Vivevo nella Sala dei giganti, che sembra che crolli; ma quella caduta così reale non avviene mai davvero, è un’eterna attesa che potrebbe finire da un momento all’altro con un sonoro tonfo, o che potrebbe anche non terminare mai. E se l’amore fosse un posto sarebbe Palazzo Te: con la sua precisa irregolarità. E aspettando che i triglifi pendenti scivolino definitivamente a terra si può solo osservare l’eleganza delle serliane, e i pavimenti labirintici e mosaicati: e ciò sancisce la definitiva impossibilità di capire dove mettere i piedi. Vissi il mio amore così, nella più totale anarchia pedonale. Avrei voluto stabilire delle regole che lo proteggessero, il mio amore. Ma, mentre Palazzo Te rimane ancora al suo posto, il mio amore prima cedette e poi finì, come caddero i giganti al di fuori dell’affresco. E la città fu amputata di tutti i luoghi dove eravamo state insieme, io e il mio amore, di tutte le vie che cominciavano con la lettera G e di tutte le colonne a cui mi ero appoggiata con lei. E la città assunse una forma ancora diversa, a macchie; con dei luoghi visibili e dei luoghi scancellati, immersi nella nebbia. Allora cercavo di trovare rifugio nei parchi o al fiume o sulle panchine vicino ai bar della piazza o lungo le strade che portavano alle risaie. Erano luoghi in cui si potevano osservare gli aironi, le cicogne, i cavalieri d’Italia, le gazze, i corvi; e poi i merli, i pettirossi, i passerotti, gli scriccioli. E i germani reali, e il martin pescatore e le cince di tutte le specie.

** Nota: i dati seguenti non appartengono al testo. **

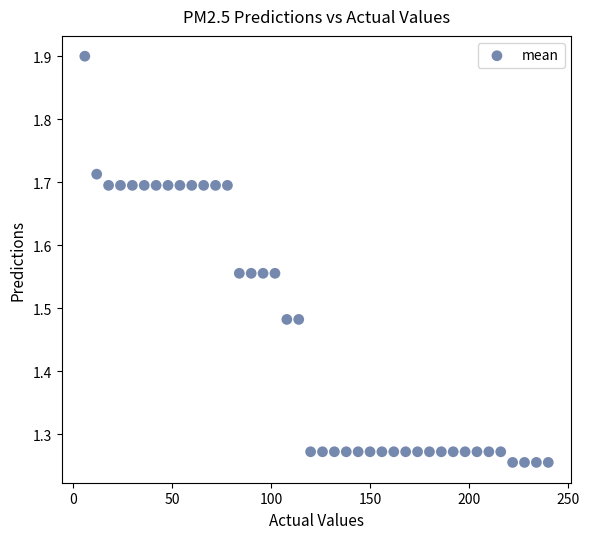

What is the range of Y values (max minus min)?

0.6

Dal momento che gli uccelli vivono felici perché possono non pensare a dove mettere i piedi; senza conseguenze. La città, seguendo il loro volo, diventava improvvisamente altra, cambiava scala dimensionale e percorsi possibili, era luogo di terrazzi e grondaie e mangiatoie sospese e alberi e rami, e specchi d’acqua, e briciole. Ormai la trapassavo senza pensare, immaginando di avere le ali. Dimenticando di evitare le crepe disegnate sul suolo. E, con difficoltà, accettai quello che ormai era evidente: che la città, di umano, aveva solo il suo non avere una forma definitiva; prendeva quella delle nostre paure, il perimetro che le davano le nostre regole, le nostre superstizioni di esseri fragili.